• **Exercício proposto 1**
Transcreva como uma lista JSON de strings, uma para cada linha e sem linhas em branco, as linhas da listagem desde o seu início até a linha que contém "phylum: Ascomycota", inclusive.

---------- Fonte ----------

Cuando llegamos a América había pasado mucho tiempo, tal vez semanas, o meses, eso no lo recuerdo. Antes paramos en varios puertos, pero en ninguno nos permitieron descender.
Una mañana de mucho sol, el barco se detuvo.
– Estamos en la Argentina – dijo mi padre.
Habíamos llegado a un nuevo continente, a una nueva tierra, a una nueva vida. Distinta, lejana, inducidos por el temor al antisemitismo que impulsaba la seguridad de una próxima guerra. Pero a pesar de encontrarnos en un país lejano y aparentemente seguro, nuestro destino seguía siendo incierto (47).

A chegada à Argentina foi marcada pelo encontro com judeus que lhes arrumaram emprego, um lugar para morar em bairros ocupados somente por famílias judias. Imigrantes que procuraram, na identificação com seus pares, assegurar a sua identidade. Na representação do protagonista-narrador, os ghettos formados por esses imigrantes asseguravam o sentimento de pertencimento a alguma coisa e diminua a distância entre o novo lugar e o seu país de origem. Lembrando que identidade, de acordo com Hall, seria “aqueles aspectos de nossas identidades que surgem de nosso “pertencimento” a culturas étnicas, raciais, lingüísticas, religiosas e, acima de tudo, nacionais” (Hall 8). Na prática, a família de Gregório e as demais vão perceber que:

A identidade plenamente unificada, completa, segura e coerente é uma fantasia. Ao invés disso, à medida em que os sistemas de significação e representação cultural se multiplicam, somos confrontados por uma multiplicidade desconcertante e cambiante de identidades possíveis, com cada uma das quais poderíamos nos identificar – ao menos temporariamente (Hall 13).

---------- Dados extraídos ----------

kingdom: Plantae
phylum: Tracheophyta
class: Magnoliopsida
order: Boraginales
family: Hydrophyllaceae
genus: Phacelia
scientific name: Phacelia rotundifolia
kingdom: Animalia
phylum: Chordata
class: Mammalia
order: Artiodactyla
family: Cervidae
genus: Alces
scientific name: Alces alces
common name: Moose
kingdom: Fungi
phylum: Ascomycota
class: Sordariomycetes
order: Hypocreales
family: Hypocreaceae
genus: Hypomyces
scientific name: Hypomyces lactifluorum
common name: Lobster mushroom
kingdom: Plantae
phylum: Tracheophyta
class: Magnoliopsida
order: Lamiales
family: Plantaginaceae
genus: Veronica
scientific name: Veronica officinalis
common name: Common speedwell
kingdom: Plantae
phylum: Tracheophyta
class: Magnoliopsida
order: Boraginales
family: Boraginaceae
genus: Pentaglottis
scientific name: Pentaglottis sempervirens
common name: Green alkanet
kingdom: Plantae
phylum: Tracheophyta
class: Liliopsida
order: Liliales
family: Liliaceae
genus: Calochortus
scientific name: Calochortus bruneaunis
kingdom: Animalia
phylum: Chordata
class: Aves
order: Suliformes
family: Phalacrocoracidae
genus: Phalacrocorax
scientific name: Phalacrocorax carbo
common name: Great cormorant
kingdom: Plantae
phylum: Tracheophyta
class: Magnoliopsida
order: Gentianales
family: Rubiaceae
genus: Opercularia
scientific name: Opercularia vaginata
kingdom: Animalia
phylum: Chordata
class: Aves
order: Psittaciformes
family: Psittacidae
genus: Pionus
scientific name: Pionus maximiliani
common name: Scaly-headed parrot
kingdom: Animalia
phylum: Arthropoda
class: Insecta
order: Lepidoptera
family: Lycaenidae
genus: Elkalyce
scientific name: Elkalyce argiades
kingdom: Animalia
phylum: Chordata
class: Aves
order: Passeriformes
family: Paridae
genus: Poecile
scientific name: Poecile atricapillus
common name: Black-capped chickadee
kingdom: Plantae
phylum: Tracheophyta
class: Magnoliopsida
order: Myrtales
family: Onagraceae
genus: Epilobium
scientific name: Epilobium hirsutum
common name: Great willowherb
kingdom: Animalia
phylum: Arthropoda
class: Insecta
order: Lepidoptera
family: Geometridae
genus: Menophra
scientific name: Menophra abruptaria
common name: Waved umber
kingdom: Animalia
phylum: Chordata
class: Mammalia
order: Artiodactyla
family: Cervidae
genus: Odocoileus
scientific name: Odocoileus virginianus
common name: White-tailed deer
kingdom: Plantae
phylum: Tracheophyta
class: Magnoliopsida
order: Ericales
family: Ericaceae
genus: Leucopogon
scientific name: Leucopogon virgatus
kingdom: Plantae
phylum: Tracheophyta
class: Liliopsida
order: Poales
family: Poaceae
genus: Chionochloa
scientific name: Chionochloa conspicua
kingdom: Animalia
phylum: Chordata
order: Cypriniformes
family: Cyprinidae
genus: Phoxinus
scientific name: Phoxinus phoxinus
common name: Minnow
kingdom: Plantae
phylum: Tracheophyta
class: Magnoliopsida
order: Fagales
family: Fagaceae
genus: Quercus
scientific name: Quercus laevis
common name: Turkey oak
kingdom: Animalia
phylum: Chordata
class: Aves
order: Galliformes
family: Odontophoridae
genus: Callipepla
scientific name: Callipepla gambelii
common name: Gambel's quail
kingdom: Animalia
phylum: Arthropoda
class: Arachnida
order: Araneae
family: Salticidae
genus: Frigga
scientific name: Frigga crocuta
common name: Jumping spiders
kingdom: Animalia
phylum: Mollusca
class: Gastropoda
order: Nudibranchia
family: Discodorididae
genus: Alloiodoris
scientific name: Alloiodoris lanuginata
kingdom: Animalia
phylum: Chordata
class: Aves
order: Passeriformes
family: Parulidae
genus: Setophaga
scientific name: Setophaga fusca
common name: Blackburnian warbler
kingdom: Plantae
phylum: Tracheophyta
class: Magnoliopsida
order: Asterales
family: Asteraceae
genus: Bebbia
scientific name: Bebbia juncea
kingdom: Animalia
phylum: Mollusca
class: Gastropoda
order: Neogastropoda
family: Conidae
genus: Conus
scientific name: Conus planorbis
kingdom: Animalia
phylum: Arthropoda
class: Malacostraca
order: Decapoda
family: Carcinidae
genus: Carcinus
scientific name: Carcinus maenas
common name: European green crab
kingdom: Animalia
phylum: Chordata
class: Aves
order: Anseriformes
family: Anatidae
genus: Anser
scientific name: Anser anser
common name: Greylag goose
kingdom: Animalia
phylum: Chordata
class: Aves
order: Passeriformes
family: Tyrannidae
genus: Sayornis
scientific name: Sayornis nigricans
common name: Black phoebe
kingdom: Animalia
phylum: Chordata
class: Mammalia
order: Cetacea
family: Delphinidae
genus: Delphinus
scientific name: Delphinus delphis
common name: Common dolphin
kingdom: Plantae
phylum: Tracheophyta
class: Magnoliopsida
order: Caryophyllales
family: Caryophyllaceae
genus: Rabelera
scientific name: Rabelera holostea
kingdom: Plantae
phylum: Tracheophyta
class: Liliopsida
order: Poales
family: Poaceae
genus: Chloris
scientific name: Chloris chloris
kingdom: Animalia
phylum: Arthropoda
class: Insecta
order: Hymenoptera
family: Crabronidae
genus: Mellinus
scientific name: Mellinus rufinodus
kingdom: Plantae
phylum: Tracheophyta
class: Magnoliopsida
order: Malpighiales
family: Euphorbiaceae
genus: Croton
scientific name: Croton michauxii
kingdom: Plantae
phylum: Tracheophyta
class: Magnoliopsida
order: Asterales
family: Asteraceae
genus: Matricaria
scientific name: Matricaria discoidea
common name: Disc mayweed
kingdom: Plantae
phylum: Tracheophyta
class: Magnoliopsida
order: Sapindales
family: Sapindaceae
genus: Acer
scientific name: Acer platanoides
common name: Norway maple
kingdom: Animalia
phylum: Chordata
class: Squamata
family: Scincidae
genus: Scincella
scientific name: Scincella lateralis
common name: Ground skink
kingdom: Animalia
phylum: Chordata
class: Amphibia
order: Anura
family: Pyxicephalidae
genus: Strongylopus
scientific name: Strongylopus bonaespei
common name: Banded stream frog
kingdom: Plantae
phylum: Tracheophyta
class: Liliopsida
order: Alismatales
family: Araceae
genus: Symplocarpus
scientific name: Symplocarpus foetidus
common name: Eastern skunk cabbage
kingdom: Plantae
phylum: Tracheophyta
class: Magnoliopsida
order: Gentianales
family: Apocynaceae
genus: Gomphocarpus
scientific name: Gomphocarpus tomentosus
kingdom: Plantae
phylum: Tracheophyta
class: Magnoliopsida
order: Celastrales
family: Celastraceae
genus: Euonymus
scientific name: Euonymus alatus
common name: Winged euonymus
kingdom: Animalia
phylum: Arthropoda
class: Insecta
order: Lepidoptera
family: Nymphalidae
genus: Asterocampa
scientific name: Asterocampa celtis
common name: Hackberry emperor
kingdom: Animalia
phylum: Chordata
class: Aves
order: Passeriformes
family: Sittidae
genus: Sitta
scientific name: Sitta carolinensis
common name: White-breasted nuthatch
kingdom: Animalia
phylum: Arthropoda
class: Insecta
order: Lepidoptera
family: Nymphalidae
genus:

----------

• **Exercício proposto 2**
Na fonte, a citação de Hall aponta culturas de que surge o nosso "pertencimento". Liste todos os adjetivos que ela usa para qualificar essas culturas.

• **Resposta escrita 1**
[
  "kingdom: Plantae",
  "phylum: Tracheophyta",
  "class: Magnoliopsida",
  "order: Boraginales",
  "family: Hydrophyllaceae",
  "genus: Phacelia",
  "scientific name: Phacelia rotundifolia",
  "kingdom: Animalia",
  "phylum: Chordata",
  "class: Mammalia",
  "order: Artiodactyla",
  "family: Cervidae",
  "genus: Alces",
  "scientific name: Alces alces",
  "common name: Moose",
  "kingdom: Fungi",
  "phylum: Ascomycota"
]

• **Resposta escrita 2**
étnicas, raciais, lingüísticas, religiosas, nacionais